При этом чувства свидетельствуют как о плотских потребностях, хотениях, так и о желаниях души, о ее порывах, что часто в греческом передавалось словом «тюмос», но стоики предпочитали говорить о них как об орми (ὁρμή).
Если быть беспристрастным в споре Аристотеля с Платоном, то надо признать, что в тонком составе человека существуют и такие устройства, которые обеспечивают желания, и такие, что позволяют их чувствовать. Про желания можно вслед за Аристотелем предположить, что это некая сила, дюнамис, имеющая свой источник, архэ. Неясно только, в душе или и в теле, раз части души связаны с частями тела.
Можно ли то же самое сказать про айстезис, про способность ощущать, что это своего рода орган, имеющий свое устройство, а не просто способность или сила?
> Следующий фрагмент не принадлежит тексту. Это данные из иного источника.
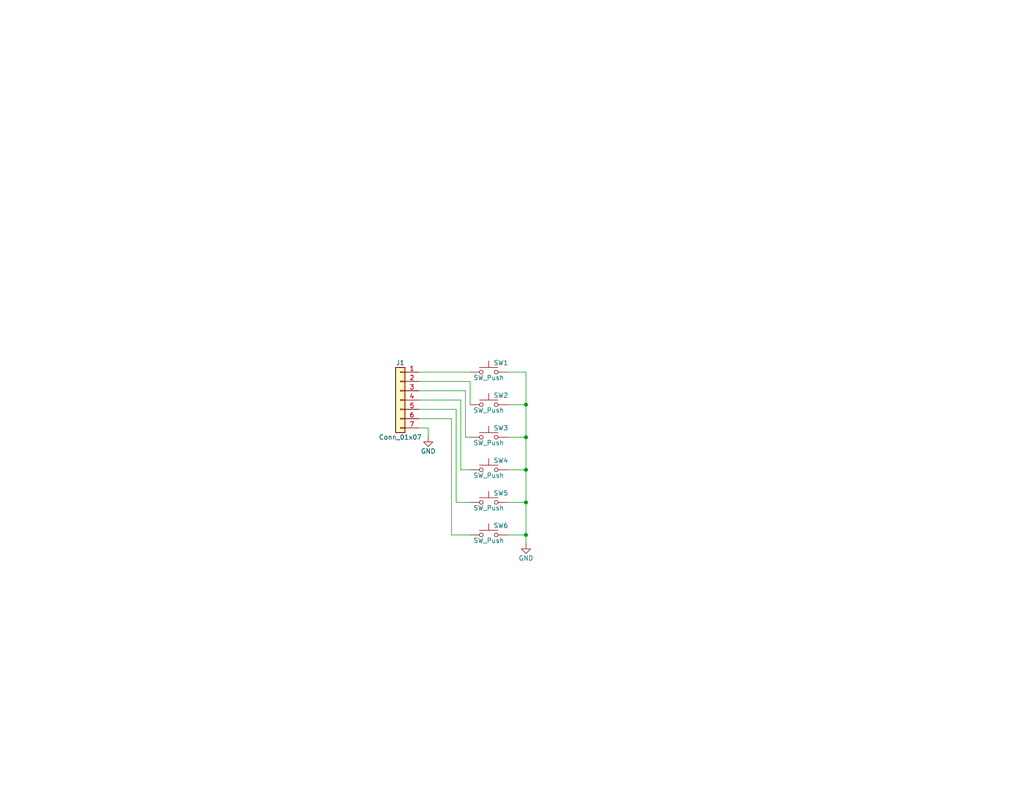
<source format=kicad_sch>
(kicad_sch
	(version 20231120)
	(generator "eeschema")
	(generator_version "8.0")
	(uuid "e2542782-0588-4add-a6d8-4d881b6156bd")
	(paper "A")
	(title_block
		(title "Breadboard Tactile Push Swtich")
		(date "2024-06-14")
		(company "Perry Leumas")
	)
	
	(junction
		(at 143.51 137.16)
		(diameter 0)
		(color 0 0 0 0)
		(uuid "00ad99a5-840e-409d-afad-9352a6e89a15")
	)
	(junction
		(at 143.51 119.38)
		(diameter 0)
		(color 0 0 0 0)
		(uuid "11fc11a3-1320-4696-b563-692b8e8f2a4e")
	)
	(junction
		(at 143.51 110.49)
		(diameter 0)
		(color 0 0 0 0)
		(uuid "2fb63680-a279-4b66-b1a2-7b30d24318d3")
	)
	(junction
		(at 143.51 128.27)
		(diameter 0)
		(color 0 0 0 0)
		(uuid "d5c5e668-0b5b-4f0e-9cd1-c0e89a9173a0")
	)
	(junction
		(at 143.51 146.05)
		(diameter 0)
		(color 0 0 0 0)
		(uuid "f2be3ce5-447f-4e56-8af7-325d1abeef5c")
	)
	(wire
		(pts
			(xy 128.27 137.16) (xy 124.46 137.16)
		)
		(stroke
			(width 0)
			(type default)
		)
		(uuid "03cdd073-201d-46bf-ad3a-639863f42fa4")
	)
	(wire
		(pts
			(xy 143.51 101.6) (xy 143.51 110.49)
		)
		(stroke
			(width 0)
			(type default)
		)
		(uuid "0ac1b190-df83-47c2-8611-9468d32c182c")
	)
	(wire
		(pts
			(xy 128.27 119.38) (xy 127 119.38)
		)
		(stroke
			(width 0)
			(type default)
		)
		(uuid "202404bb-2cef-4db5-a689-9f8cb2aeaa33")
	)
	(wire
		(pts
			(xy 125.73 109.22) (xy 114.3 109.22)
		)
		(stroke
			(width 0)
			(type default)
		)
		(uuid "245936f7-c9b7-4315-8fd3-2e3cc0664f6c")
	)
	(wire
		(pts
			(xy 116.84 119.38) (xy 116.84 116.84)
		)
		(stroke
			(width 0)
			(type default)
		)
		(uuid "26ef0899-ba9b-41af-b77e-1ec95df11365")
	)
	(wire
		(pts
			(xy 124.46 137.16) (xy 124.46 111.76)
		)
		(stroke
			(width 0)
			(type default)
		)
		(uuid "2d9eaf51-8463-42e3-894a-356989bb7842")
	)
	(wire
		(pts
			(xy 123.19 114.3) (xy 114.3 114.3)
		)
		(stroke
			(width 0)
			(type default)
		)
		(uuid "4d2510c0-b71d-45c5-9b94-85ca150fbd53")
	)
	(wire
		(pts
			(xy 143.51 146.05) (xy 138.43 146.05)
		)
		(stroke
			(width 0)
			(type default)
		)
		(uuid "50530c73-420a-497b-aa6d-5d828fd1de83")
	)
	(wire
		(pts
			(xy 128.27 110.49) (xy 128.27 104.14)
		)
		(stroke
			(width 0)
			(type default)
		)
		(uuid "5310fd48-355b-4a7d-af9a-48a56283e9b7")
	)
	(wire
		(pts
			(xy 128.27 146.05) (xy 123.19 146.05)
		)
		(stroke
			(width 0)
			(type default)
		)
		(uuid "55bdceda-f0f1-4b93-9170-78d637dd075d")
	)
	(wire
		(pts
			(xy 116.84 116.84) (xy 114.3 116.84)
		)
		(stroke
			(width 0)
			(type default)
		)
		(uuid "5825177a-6f79-4ecd-95b8-79053f6206ce")
	)
	(wire
		(pts
			(xy 138.43 128.27) (xy 143.51 128.27)
		)
		(stroke
			(width 0)
			(type default)
		)
		(uuid "5d6eff93-7f6f-4720-8958-8428aa93c9aa")
	)
	(wire
		(pts
			(xy 124.46 111.76) (xy 114.3 111.76)
		)
		(stroke
			(width 0)
			(type default)
		)
		(uuid "6d8a9cd4-8a3d-4ad7-a7a1-2e8b09048d02")
	)
	(wire
		(pts
			(xy 127 106.68) (xy 114.3 106.68)
		)
		(stroke
			(width 0)
			(type default)
		)
		(uuid "6fce7196-2c4a-4395-88c9-66dbbec7c3ab")
	)
	(wire
		(pts
			(xy 138.43 137.16) (xy 143.51 137.16)
		)
		(stroke
			(width 0)
			(type default)
		)
		(uuid "7155c3ce-7dff-4582-8388-c4c2accd206c")
	)
	(wire
		(pts
			(xy 114.3 101.6) (xy 128.27 101.6)
		)
		(stroke
			(width 0)
			(type default)
		)
		(uuid "76495b80-e469-467d-b8e6-625d118880fe")
	)
	(wire
		(pts
			(xy 138.43 119.38) (xy 143.51 119.38)
		)
		(stroke
			(width 0)
			(type default)
		)
		(uuid "845c055b-7d85-4009-9661-720221332323")
	)
	(wire
		(pts
			(xy 138.43 110.49) (xy 143.51 110.49)
		)
		(stroke
			(width 0)
			(type default)
		)
		(uuid "983124b4-7096-4940-9ba5-43143f7674d3")
	)
	(wire
		(pts
			(xy 123.19 146.05) (xy 123.19 114.3)
		)
		(stroke
			(width 0)
			(type default)
		)
		(uuid "ae1f2973-65b6-4dcc-8371-3dade7c44055")
	)
	(wire
		(pts
			(xy 143.51 119.38) (xy 143.51 128.27)
		)
		(stroke
			(width 0)
			(type default)
		)
		(uuid "b62435db-33db-4d5a-b1bb-a47484ca56bc")
	)
	(wire
		(pts
			(xy 127 119.38) (xy 127 106.68)
		)
		(stroke
			(width 0)
			(type default)
		)
		(uuid "b7e8126f-9e17-4519-b11c-cb47bcf8dc32")
	)
	(wire
		(pts
			(xy 143.51 110.49) (xy 143.51 119.38)
		)
		(stroke
			(width 0)
			(type default)
		)
		(uuid "b865cfec-ec79-4387-ac3c-6f5b8b9509ee")
	)
	(wire
		(pts
			(xy 143.51 146.05) (xy 143.51 148.59)
		)
		(stroke
			(width 0)
			(type default)
		)
		(uuid "c241bd1b-0887-4d88-ad5d-c6ec09ad0f31")
	)
	(wire
		(pts
			(xy 138.43 101.6) (xy 143.51 101.6)
		)
		(stroke
			(width 0)
			(type default)
		)
		(uuid "da6e441f-92dd-4ef2-8acd-3c3ad964eaae")
	)
	(wire
		(pts
			(xy 128.27 104.14) (xy 114.3 104.14)
		)
		(stroke
			(width 0)
			(type default)
		)
		(uuid "da9cc662-8082-4994-b70a-775fbc6e796d")
	)
	(wire
		(pts
			(xy 128.27 128.27) (xy 125.73 128.27)
		)
		(stroke
			(width 0)
			(type default)
		)
		(uuid "eb5fc223-9495-4086-8d30-b79bc336c38f")
	)
	(wire
		(pts
			(xy 143.51 128.27) (xy 143.51 137.16)
		)
		(stroke
			(width 0)
			(type default)
		)
		(uuid "f1bb02d2-bb17-4790-8e56-6b93e3a948ba")
	)
	(wire
		(pts
			(xy 125.73 128.27) (xy 125.73 109.22)
		)
		(stroke
			(width 0)
			(type default)
		)
		(uuid "f8d7b653-0f00-40a7-a199-be2d1fee0d7c")
	)
	(wire
		(pts
			(xy 143.51 137.16) (xy 143.51 146.05)
		)
		(stroke
			(width 0)
			(type default)
		)
		(uuid "fa7c2739-2e24-4b80-a22c-f77ad4545dcc")
	)
	(symbol
		(lib_id "Switch:SW_Push")
		(at 133.35 110.49 0)
		(unit 1)
		(exclude_from_sim no)
		(in_bom yes)
		(on_board yes)
		(dnp no)
		(uuid "143201dd-302b-4faa-a360-20f6ff2b6bea")
		(property "Reference" "SW2"
			(at 134.62 107.95 0)
			(effects
				(font
					(size 1.27 1.27)
				)
				(justify left)
			)
		)
		(property "Value" "SW_Push"
			(at 133.35 112.014 0)
			(effects
				(font
					(size 1.27 1.27)
				)
			)
		)
		(property "Footprint" "pl_Button_THT:push_button_6mm_2pin"
			(at 133.35 105.41 0)
			(effects
				(font
					(size 1.27 1.27)
				)
				(hide yes)
			)
		)
		(property "Datasheet" "~"
			(at 133.35 105.41 0)
			(effects
				(font
					(size 1.27 1.27)
				)
				(hide yes)
			)
		)
		(property "Description" "Push button switch, generic, two pins"
			(at 133.35 110.49 0)
			(effects
				(font
					(size 1.27 1.27)
				)
				(hide yes)
			)
		)
		(pin "1"
			(uuid "c4dc0be5-7c1a-4db9-9355-65cf74fd6481")
		)
		(pin "2"
			(uuid "c3fb6f08-8b6c-4342-9bb2-60771e7bc421")
		)
		(instances
			(project "breadboard_buttons"
				(path "/e2542782-0588-4add-a6d8-4d881b6156bd"
					(reference "SW2")
					(unit 1)
				)
			)
		)
	)
	(symbol
		(lib_id "power:GND")
		(at 143.51 148.59 0)
		(unit 1)
		(exclude_from_sim no)
		(in_bom yes)
		(on_board yes)
		(dnp no)
		(uuid "5f4647b5-c879-4b4b-9aa5-c03d925dfa03")
		(property "Reference" "#PWR02"
			(at 143.51 154.94 0)
			(effects
				(font
					(size 1.27 1.27)
				)
				(hide yes)
			)
		)
		(property "Value" "GND"
			(at 143.51 152.4 0)
			(effects
				(font
					(size 1.27 1.27)
				)
			)
		)
		(property "Footprint" ""
			(at 143.51 148.59 0)
			(effects
				(font
					(size 1.27 1.27)
				)
				(hide yes)
			)
		)
		(property "Datasheet" ""
			(at 143.51 148.59 0)
			(effects
				(font
					(size 1.27 1.27)
				)
				(hide yes)
			)
		)
		(property "Description" "Power symbol creates a global label with name \"GND\" , ground"
			(at 143.51 148.59 0)
			(effects
				(font
					(size 1.27 1.27)
				)
				(hide yes)
			)
		)
		(pin "1"
			(uuid "9f64694b-9ae0-4608-9c46-c8bf2f1c02cf")
		)
		(instances
			(project ""
				(path "/e2542782-0588-4add-a6d8-4d881b6156bd"
					(reference "#PWR02")
					(unit 1)
				)
			)
		)
	)
	(symbol
		(lib_id "Connector_Generic:Conn_01x07")
		(at 109.22 109.22 0)
		(mirror y)
		(unit 1)
		(exclude_from_sim no)
		(in_bom yes)
		(on_board yes)
		(dnp no)
		(uuid "789a30c7-8b6e-49b8-bd5e-2d03dc7c1cb4")
		(property "Reference" "J1"
			(at 109.22 99.06 0)
			(effects
				(font
					(size 1.27 1.27)
				)
			)
		)
		(property "Value" "Conn_01x07"
			(at 109.22 119.38 0)
			(effects
				(font
					(size 1.27 1.27)
				)
			)
		)
		(property "Footprint" "Connector_PinHeader_2.54mm:PinHeader_1x07_P2.54mm_Vertical"
			(at 109.22 109.22 0)
			(effects
				(font
					(size 1.27 1.27)
				)
				(hide yes)
			)
		)
		(property "Datasheet" "~"
			(at 109.22 109.22 0)
			(effects
				(font
					(size 1.27 1.27)
				)
				(hide yes)
			)
		)
		(property "Description" "Generic connector, single row, 01x07, script generated (kicad-library-utils/schlib/autogen/connector/)"
			(at 109.22 109.22 0)
			(effects
				(font
					(size 1.27 1.27)
				)
				(hide yes)
			)
		)
		(pin "2"
			(uuid "c368d8a1-527e-44bd-bcf4-7fe3d65aa86e")
		)
		(pin "5"
			(uuid "4f083411-8364-4073-aefa-c25fa4aab411")
		)
		(pin "4"
			(uuid "15a0cd87-48cf-4939-ab09-0f0f8ba20460")
		)
		(pin "3"
			(uuid "da07bfc3-a582-46e9-b68b-2c925dccd2ce")
		)
		(pin "6"
			(uuid "f1aef441-0b08-4664-9690-8cd6e6cce9c6")
		)
		(pin "1"
			(uuid "ca546217-0864-4b67-b4b2-40edff1dcdf1")
		)
		(pin "7"
			(uuid "e91d742d-d7be-40aa-9334-8b60dccc7e59")
		)
		(instances
			(project ""
				(path "/e2542782-0588-4add-a6d8-4d881b6156bd"
					(reference "J1")
					(unit 1)
				)
			)
		)
	)
	(symbol
		(lib_id "Switch:SW_Push")
		(at 133.35 119.38 0)
		(unit 1)
		(exclude_from_sim no)
		(in_bom yes)
		(on_board yes)
		(dnp no)
		(uuid "84520f33-28ce-49b1-80d3-6fa1467cc6d2")
		(property "Reference" "SW3"
			(at 134.62 116.84 0)
			(effects
				(font
					(size 1.27 1.27)
				)
				(justify left)
			)
		)
		(property "Value" "SW_Push"
			(at 133.35 120.904 0)
			(effects
				(font
					(size 1.27 1.27)
				)
			)
		)
		(property "Footprint" "pl_Button_THT:push_button_6mm_2pin"
			(at 133.35 114.3 0)
			(effects
				(font
					(size 1.27 1.27)
				)
				(hide yes)
			)
		)
		(property "Datasheet" "~"
			(at 133.35 114.3 0)
			(effects
				(font
					(size 1.27 1.27)
				)
				(hide yes)
			)
		)
		(property "Description" "Push button switch, generic, two pins"
			(at 133.35 119.38 0)
			(effects
				(font
					(size 1.27 1.27)
				)
				(hide yes)
			)
		)
		(pin "1"
			(uuid "9acf2d1c-5f47-47df-b933-fb14b551012d")
		)
		(pin "2"
			(uuid "85fd7834-777b-45d7-81cc-a4acbed17fa8")
		)
		(instances
			(project "breadboard_buttons"
				(path "/e2542782-0588-4add-a6d8-4d881b6156bd"
					(reference "SW3")
					(unit 1)
				)
			)
		)
	)
	(symbol
		(lib_id "Switch:SW_Push")
		(at 133.35 137.16 0)
		(unit 1)
		(exclude_from_sim no)
		(in_bom yes)
		(on_board yes)
		(dnp no)
		(uuid "8be13d60-3eab-4852-a8cb-d93b2090c83e")
		(property "Reference" "SW5"
			(at 134.62 134.62 0)
			(effects
				(font
					(size 1.27 1.27)
				)
				(justify left)
			)
		)
		(property "Value" "SW_Push"
			(at 133.35 138.684 0)
			(effects
				(font
					(size 1.27 1.27)
				)
			)
		)
		(property "Footprint" "pl_Button_THT:push_button_6mm_2pin"
			(at 133.35 132.08 0)
			(effects
				(font
					(size 1.27 1.27)
				)
				(hide yes)
			)
		)
		(property "Datasheet" "~"
			(at 133.35 132.08 0)
			(effects
				(font
					(size 1.27 1.27)
				)
				(hide yes)
			)
		)
		(property "Description" "Push button switch, generic, two pins"
			(at 133.35 137.16 0)
			(effects
				(font
					(size 1.27 1.27)
				)
				(hide yes)
			)
		)
		(pin "1"
			(uuid "7e8a0fd3-e0f7-40ba-a67f-fe4b2ce34a64")
		)
		(pin "2"
			(uuid "d141cf9b-f719-4a6a-85ea-037321ff9112")
		)
		(instances
			(project "breadboard_buttons"
				(path "/e2542782-0588-4add-a6d8-4d881b6156bd"
					(reference "SW5")
					(unit 1)
				)
			)
		)
	)
	(symbol
		(lib_id "Switch:SW_Push")
		(at 133.35 146.05 0)
		(unit 1)
		(exclude_from_sim no)
		(in_bom yes)
		(on_board yes)
		(dnp no)
		(uuid "b074c308-c419-487f-ae1b-79e2f3c24e1b")
		(property "Reference" "SW6"
			(at 134.62 143.51 0)
			(effects
				(font
					(size 1.27 1.27)
				)
				(justify left)
			)
		)
		(property "Value" "SW_Push"
			(at 133.35 147.574 0)
			(effects
				(font
					(size 1.27 1.27)
				)
			)
		)
		(property "Footprint" "pl_Button_THT:push_button_6mm_2pin"
			(at 133.35 140.97 0)
			(effects
				(font
					(size 1.27 1.27)
				)
				(hide yes)
			)
		)
		(property "Datasheet" "~"
			(at 133.35 140.97 0)
			(effects
				(font
					(size 1.27 1.27)
				)
				(hide yes)
			)
		)
		(property "Description" "Push button switch, generic, two pins"
			(at 133.35 146.05 0)
			(effects
				(font
					(size 1.27 1.27)
				)
				(hide yes)
			)
		)
		(pin "1"
			(uuid "942453eb-498a-4c4b-839d-848dc40ef169")
		)
		(pin "2"
			(uuid "fd587d04-c5d1-438c-a049-4a7a72b7e847")
		)
		(instances
			(project "breadboard_buttons"
				(path "/e2542782-0588-4add-a6d8-4d881b6156bd"
					(reference "SW6")
					(unit 1)
				)
			)
		)
	)
	(symbol
		(lib_id "Switch:SW_Push")
		(at 133.35 101.6 0)
		(unit 1)
		(exclude_from_sim no)
		(in_bom yes)
		(on_board yes)
		(dnp no)
		(uuid "b93f0396-b44a-4330-820d-4391a9f57a36")
		(property "Reference" "SW1"
			(at 134.62 99.06 0)
			(effects
				(font
					(size 1.27 1.27)
				)
				(justify left)
			)
		)
		(property "Value" "SW_Push"
			(at 133.35 103.124 0)
			(effects
				(font
					(size 1.27 1.27)
				)
			)
		)
		(property "Footprint" "pl_Button_THT:push_button_6mm_2pin"
			(at 133.35 96.52 0)
			(effects
				(font
					(size 1.27 1.27)
				)
				(hide yes)
			)
		)
		(property "Datasheet" "~"
			(at 133.35 96.52 0)
			(effects
				(font
					(size 1.27 1.27)
				)
				(hide yes)
			)
		)
		(property "Description" "Push button switch, generic, two pins"
			(at 133.35 101.6 0)
			(effects
				(font
					(size 1.27 1.27)
				)
				(hide yes)
			)
		)
		(pin "1"
			(uuid "86f8bc09-98f2-4b6b-a284-6d6f5120ebca")
		)
		(pin "2"
			(uuid "20cba288-b4ac-4042-a150-88a5247a1bc8")
		)
		(instances
			(project ""
				(path "/e2542782-0588-4add-a6d8-4d881b6156bd"
					(reference "SW1")
					(unit 1)
				)
			)
		)
	)
	(symbol
		(lib_id "Switch:SW_Push")
		(at 133.35 128.27 0)
		(unit 1)
		(exclude_from_sim no)
		(in_bom yes)
		(on_board yes)
		(dnp no)
		(uuid "daa0d6b6-ade6-4abf-9c64-b8a671152331")
		(property "Reference" "SW4"
			(at 134.62 125.73 0)
			(effects
				(font
					(size 1.27 1.27)
				)
				(justify left)
			)
		)
		(property "Value" "SW_Push"
			(at 133.35 129.794 0)
			(effects
				(font
					(size 1.27 1.27)
				)
			)
		)
		(property "Footprint" "pl_Button_THT:push_button_6mm_2pin"
			(at 133.35 123.19 0)
			(effects
				(font
					(size 1.27 1.27)
				)
				(hide yes)
			)
		)
		(property "Datasheet" "~"
			(at 133.35 123.19 0)
			(effects
				(font
					(size 1.27 1.27)
				)
				(hide yes)
			)
		)
		(property "Description" "Push button switch, generic, two pins"
			(at 133.35 128.27 0)
			(effects
				(font
					(size 1.27 1.27)
				)
				(hide yes)
			)
		)
		(pin "1"
			(uuid "19998dfe-412d-4858-86e9-beac6fc37217")
		)
		(pin "2"
			(uuid "9fd1a070-b669-4144-94f3-1b4ec60fbcff")
		)
		(instances
			(project "breadboard_buttons"
				(path "/e2542782-0588-4add-a6d8-4d881b6156bd"
					(reference "SW4")
					(unit 1)
				)
			)
		)
	)
	(symbol
		(lib_id "power:GND")
		(at 116.84 119.38 0)
		(unit 1)
		(exclude_from_sim no)
		(in_bom yes)
		(on_board yes)
		(dnp no)
		(uuid "fba658de-f339-457e-8790-9c466c115519")
		(property "Reference" "#PWR01"
			(at 116.84 125.73 0)
			(effects
				(font
					(size 1.27 1.27)
				)
				(hide yes)
			)
		)
		(property "Value" "GND"
			(at 116.84 123.19 0)
			(effects
				(font
					(size 1.27 1.27)
				)
			)
		)
		(property "Footprint" ""
			(at 116.84 119.38 0)
			(effects
				(font
					(size 1.27 1.27)
				)
				(hide yes)
			)
		)
		(property "Datasheet" ""
			(at 116.84 119.38 0)
			(effects
				(font
					(size 1.27 1.27)
				)
				(hide yes)
			)
		)
		(property "Description" "Power symbol creates a global label with name \"GND\" , ground"
			(at 116.84 119.38 0)
			(effects
				(font
					(size 1.27 1.27)
				)
				(hide yes)
			)
		)
		(pin "1"
			(uuid "5e017bb2-c1d5-4b6a-9968-46417d415b8c")
		)
		(instances
			(project ""
				(path "/e2542782-0588-4add-a6d8-4d881b6156bd"
					(reference "#PWR01")
					(unit 1)
				)
			)
		)
	)
	(sheet_instances
		(path "/"
			(page "1")
		)
	)
)

</source>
Вероятно, это так, поскольку айстезис порождает патосы, а патосы исходно считались именами для сил. Но ответить на этот вопрос может только особое исследование.
Аристотель связывает несколько видов сил с телом. Можем ли мы говорить, что в теле есть источники силы движения, роста, размножения? И не относится ли к телесным и сила хотения? Но в таком случае возникает вопрос: а желания, включая желания ума, относятся только к душе или их архэ тоже связаны с телом? Соответственно, раз есть способность ощущать телесные потребности и душевные желания, есть ли такие источники некой дюнамис и для чувств телесных, и для чувств душевных?
Одно можно сказать с определенностью: к телу вполне подходит выражение «способность ощущать», а вот для души более подходят именно чувства. Наш язык это хорошо различает, а потому рождается подозрение, что душевные чувства, не как движения души, а как органы восприятия этих движений, вполне самостоятельная часть устройства тела души, если мы примем допущение ее телесности.